(Or How Doug Morris Gave Away The Record Industry)
Walter Isaacson’s terrific biography of Steve Jobs is full of interesting little gems. Of interest to most of my readers is, of course, the section dealing with iTunes and Jobs’ negotiations with the record industry.
As Isaacson describes it, Jobs launched a massive charm assault to win over the heads of the major labels. He started with Roger Ames, then of Warner Music, and quickly moved on to Doug Morris, then CEO of Universal Music. The two execs quickly fell under Jobs’ spell, impressed with the iTunes end to end solution.
After dazzling these two knuckleheads, Jobs ran into a road bump in the person of Andy Lack, then the new CEO of Sony Music. Andy learned from the great Jack Welch and Welch taught him “not to fall in love”. Andy is a smart, affable, good humored guy, but Jobs thought he “could be a dick”. And why is that? Because Andy saw through Jobs’ modus operandi and realized, unlike Morris and Ames, that by licensing their music to Apple, they would drive the sale of millions of iPods which in turn would drive the sales of millions of Macs. And that’s exactly what happened. Like Gillette with razor blades and Hewlett Packard with printer ink, the music industry’s content would sell a whole bunch of hardware. While the other guys had stars in their eyes, Andy connected the dots and pushed Jobs for a royalty on the sale of each iPod.
I remember during that time I was talking to a very high level executive at one of those labels (still in the same position today, in fact) who told me there was “no way I am going to let Andy Lack be the savior of the record industry”. Jobs, Morris and Ames made sure of that. Morris and Ames refused to go along with Lack’s strategy to get a royalty from iPod sales and thus isolated him in the industry. As a result, Morris and Ames gave Steve Jobs and Apple the keys to the shop and there’s been no turning back. Apple, in effect, controls the music industry today.
A couple of years later Morris woke up from his coma, demanded and got a one dollar royalty from Microsoft for the sale of every Zune music player. Good call, Doug. You were right on top of that one. He probably made Universal Music an extra $276 on that deal.
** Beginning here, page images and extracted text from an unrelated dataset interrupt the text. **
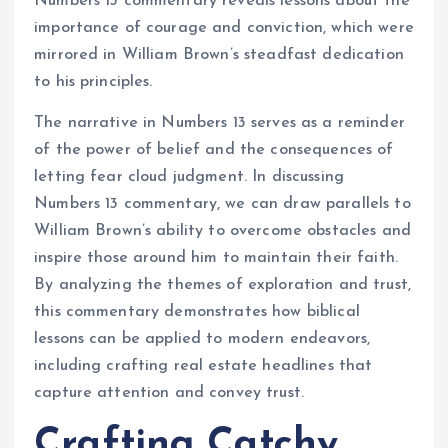
Numbers 13 commentary reveals lessons about the
importance of courage and conviction, which were
mirrored in William Brown’s steadfast dedication
to his principles.
The narrative in Numbers 13 serves as a reminder
of the power of belief and the consequences of
letting fear cloud judgment. In discussing
Numbers 13 commentary, we can draw parallels to
William Brown’s ability to overcome obstacles and
inspire those around him to maintain their faith.
By analyzing the themes of exploration and trust,
this commentary demonstrates how biblical
lessons can be applied to modern endeavors,
including crafting real estate headlines that
capture attention and convey trust.
Crafting Catchy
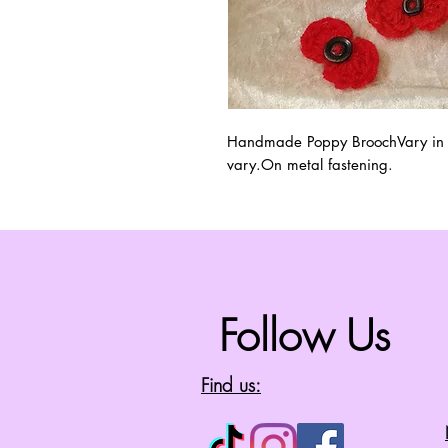
Handmade Poppy BroochVary in Siz
vary.On metal fastening.
Follow Us
Find us:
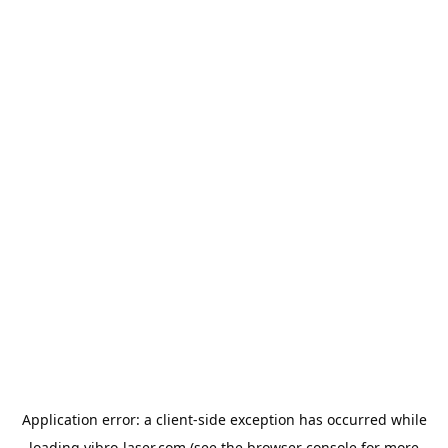
Application error: a
client
-side exception has occurred while
loading
vibro-laser.com
(see the
browser console
for more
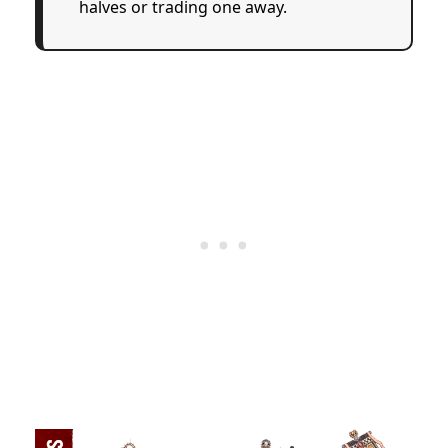
halves or trading one away.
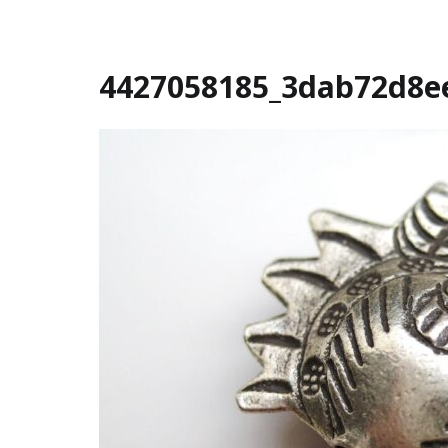
4427058185_3dab72d8e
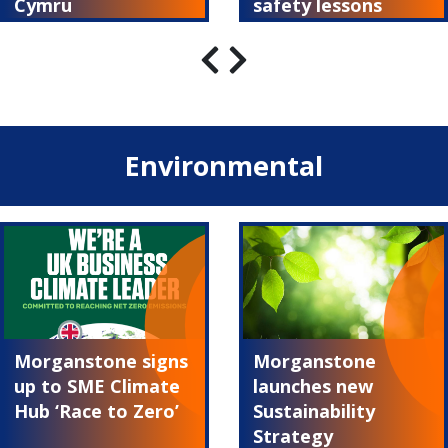
Cymru
safety lessons
Environmental
Morganstone signs
Morganstone
up to SME Climate
launches new
Hub ‘Race to Zero’
Sustainability
Strategy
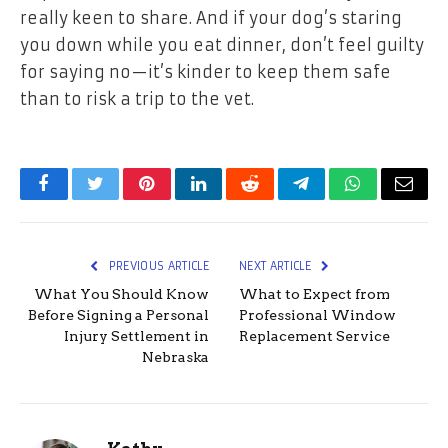
really keen to share. And if your dog’s staring
you down while you eat dinner, don’t feel guilty
for saying no—it’s kinder to keep them safe
than to risk a trip to the vet.
Facebook
Twitter
Pinterest
LinkedIn
Reddit
Telegram
WhatsApp
Email
PREVIOUS ARTICLE
NEXT ARTICLE
What You Should Know
What to Expect from
Before Signing a Personal
Professional Window
Injury Settlement in
Replacement Service
Nebraska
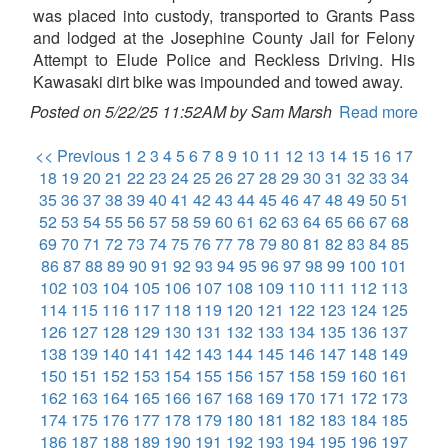
was placed into custody, transported to Grants Pass
and lodged at the Josephine County Jail for Felony
Attempt to Elude Police and Reckless Driving. His
Kawasaki dirt bike was impounded and towed away.
Posted on 5/22/25 11:52AM by Sam Marsh
Read more
<< Previous
1
2
3
4
5
6
7
8
9
10
11
12
13
14
15
16
17
18
19
20
21
22
23
24
25
26
27
28
29
30
31
32
33
34
35
36
37
38
39
40
41
42
43
44
45
46
47
48
49
50
51
52
53
54
55
56
57
58
59
60
61
62
63
64
65
66
67
68
69
70
71
72
73
74
75
76
77
78
79
80
81
82
83
84
85
86
87
88
89
90
91
92
93
94
95
96
97
98
99
100
101
102
103
104
105
106
107
108
109
110
111
112
113
114
115
116
117
118
119
120
121
122
123
124
125
126
127
128
129
130
131
132
133
134
135
136
137
138
139
140
141
142
143
144
145
146
147
148
149
150
151
152
153
154
155
156
157
158
159
160
161
162
163
164
165
166
167
168
169
170
171
172
173
174
175
176
177
178
179
180
181
182
183
184
185
186
187
188
189
190
191
192
193
194
195
196
197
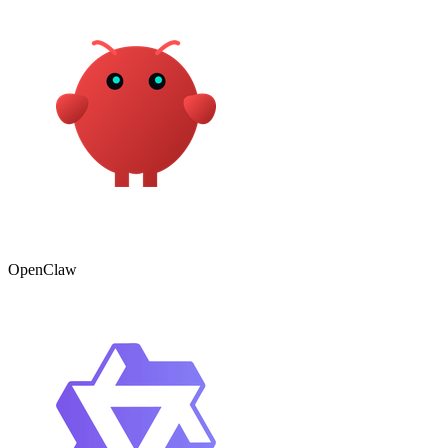
OpenClaw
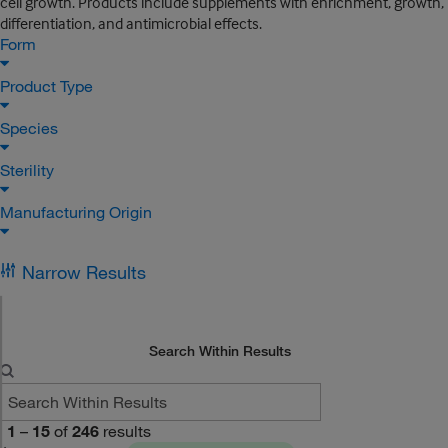
cell growth. Products include supplements with enrichment, growth,
differentiation, and antimicrobial effects.
Form
Product Type
Species
Sterility
Manufacturing Origin
Narrow Results
Search Within Results
1
–
15
of
246
results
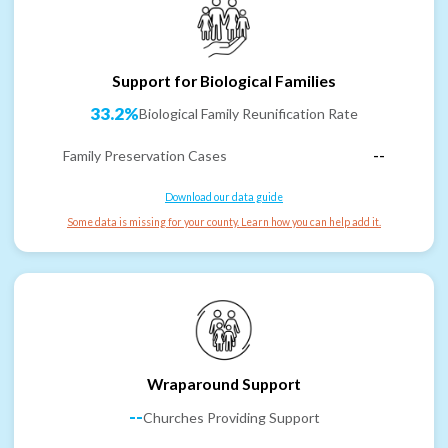
Support for Biological Families
33.2%
Biological Family Reunification Rate
Family Preservation Cases
--
Download our data guide
Some data is missing for your county. Learn how you can help add it.
Wraparound Support
--
Churches Providing Support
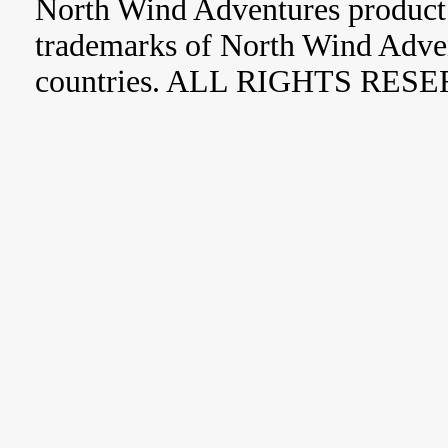
North Wind Adventures product 
trademarks of North Wind Adve
countries. ALL RIGHTS RES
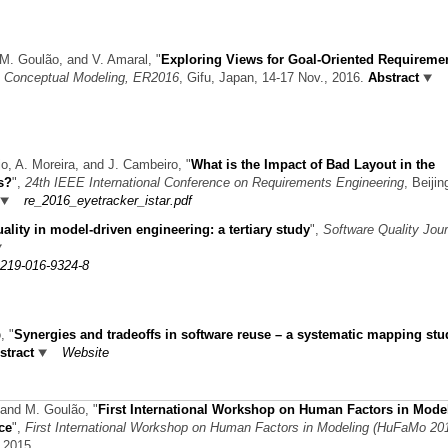
a, M. Goulão, and V. Amaral,
"
Exploring Views for Goal-Oriented Requireme
on Conceptual Modeling, ER2016
, Gifu, Japan, 14-17 Nov., 2016.
Abstract
jo, A. Moreira, and J. Cambeiro,
"
What is the Impact of Bad Layout in the
s?
",
24th IEEE International Conference on Requirements Engineering
, Beijin
re_2016_eyetracker_istar.pdf
ality in model-driven engineering: a tertiary study
",
Software Quality Jour
11219-016-9324-8
o,
"
Synergies and tradeoffs in software reuse – a systematic mapping stu
stract
Website
, and M. Goulão,
"
First International Workshop on Human Factors in Mode
ce
",
First International Workshop on Human Factors in Modeling (HuFaMo 20
 2015.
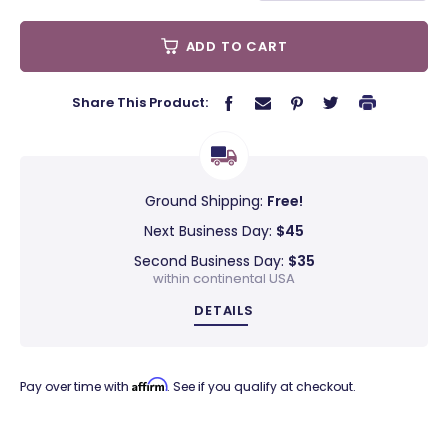
ADD TO CART
Share This Product:
Ground Shipping:
Free!
Next Business Day:
$45
Second Business Day:
$35
within continental USA
DETAILS
Affirm
Pay over time with
. See if you qualify at checkout.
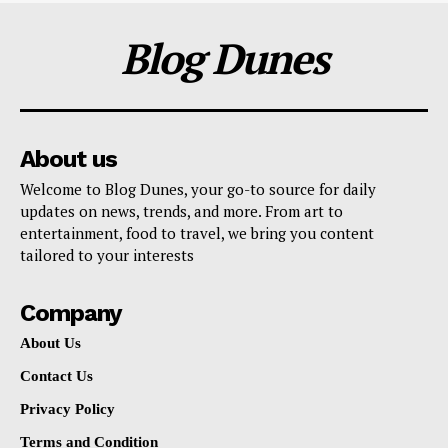
Blog Dunes
About us
Welcome to Blog Dunes, your go-to source for daily
updates on news, trends, and more. From art to
entertainment, food to travel, we bring you content
tailored to your interests
Company
About Us
Contact Us
Privacy Policy
Terms and Condition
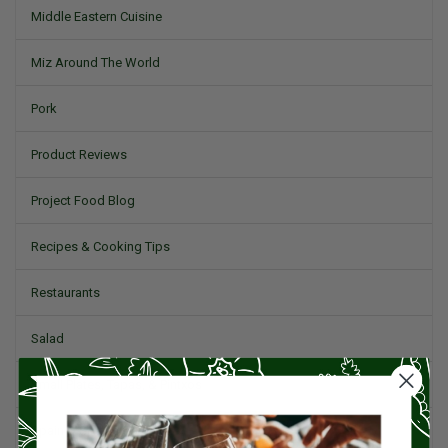
Middle Eastern Cuisine
Miz Around The World
Pork
Product Reviews
Project Food Blog
Recipes & Cooking Tips
Restaurants
Salad
Small Plates, Tapas, & Pintxos
Spain & Spanish Cuisine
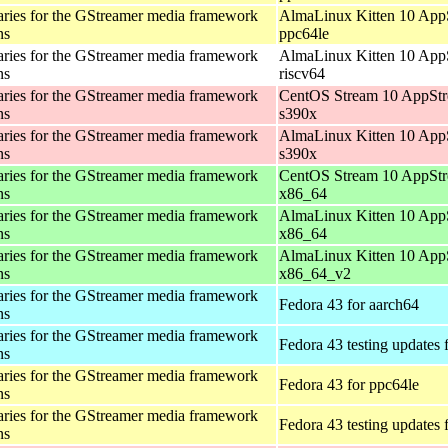
aries for the GStreamer media framework
AlmaLinux Kitten 10 App
ns
ppc64le
aries for the GStreamer media framework
AlmaLinux Kitten 10 App
ns
riscv64
aries for the GStreamer media framework
CentOS Stream 10 AppStr
ns
s390x
aries for the GStreamer media framework
AlmaLinux Kitten 10 App
ns
s390x
aries for the GStreamer media framework
CentOS Stream 10 AppStr
ns
x86_64
aries for the GStreamer media framework
AlmaLinux Kitten 10 App
ns
x86_64
aries for the GStreamer media framework
AlmaLinux Kitten 10 App
ns
x86_64_v2
aries for the GStreamer media framework
Fedora 43 for aarch64
ns
aries for the GStreamer media framework
Fedora 43 testing updates 
ns
aries for the GStreamer media framework
Fedora 43 for ppc64le
ns
aries for the GStreamer media framework
Fedora 43 testing updates 
ns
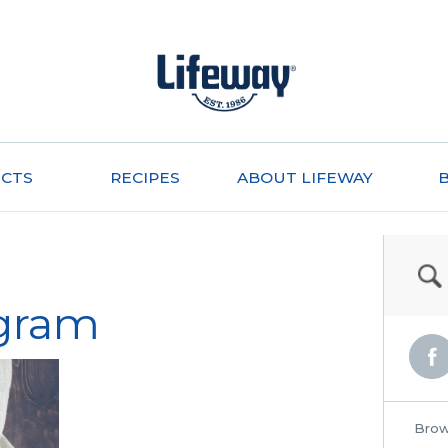
CTS
RECIPES
ABOUT LIFEWAY
gram
Brow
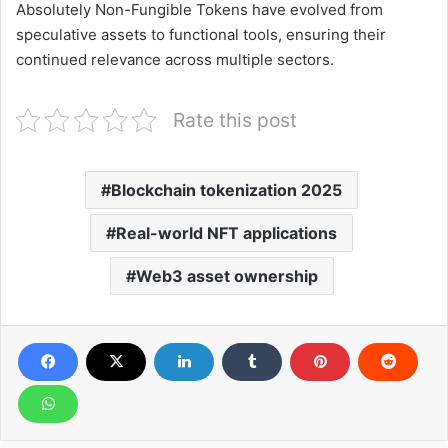
Absolutely Non-Fungible Tokens have evolved from
speculative assets to functional tools, ensuring their
continued relevance across multiple sectors.
Rate this post
Blockchain tokenization 2025
Real-world NFT applications
Web3 asset ownership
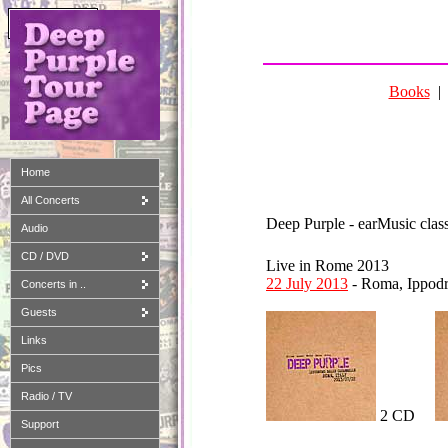
Amazon-Partner
Books
Home
All Concerts
Deep Purple - earMusic class
Audio
CD / DVD
Live in Rome 2013
22 July 2013
- Roma, Ippod
Concerts in ..
Guests
Links
Pics
Radio / TV
2 CD
Support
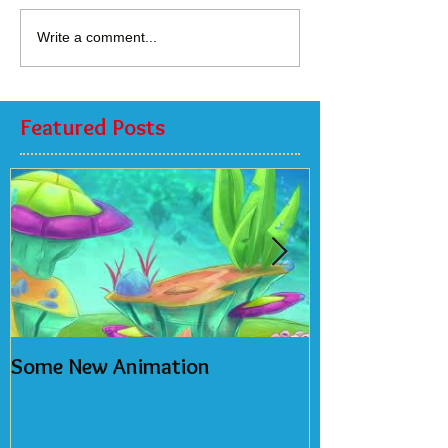
Write a comment...
Featured Posts
Some New Animation
2018 Calendar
The music industry hates outsiders, and they considered Andy Lack an outsider just like Eric Nicoli, Jim Fifield, Elio Leoni Sceti and Guy Hands. But unlike those guys, Andy was a genuine media mogul. He may not have come from the music industry but he is very savvy and understood how major media companies run and the value of their content. I remember when Andy was catching a lot of grief about giving Bruce Springsteen a big check for re-signing with Sony, especially from the BMG half of Sony BMG. He said “If they’re pissed off about how much I’m giving Springsteen to stay here, how pissed do you think they’ll be if he signs with Universal instead?” Good point. Springsteen renewed with Sony and it’s not been talked about since.
Andy Lack is a decent man. He was always fair and honest in his dealings with me and I always appreciated that. He never went back on his word. Steve Jobs didn’t like the fact that Lack was doing what was right for Sony and the music industry. If Doug Morris had been smart enough to take Andy Lack seriously the record industry would not be in the anemic state that it’s in today. The Steve Jobs book proves that Andy Lack was right all along.
So what happens? Andy Lack now heads new media for Bloomberg and Sony ends up hiring bedazzled septuagenarian Doug Morris in Andy’s old job. These guys will never learn. No wonder Lucien Grainge is thrilled he’s at Sony.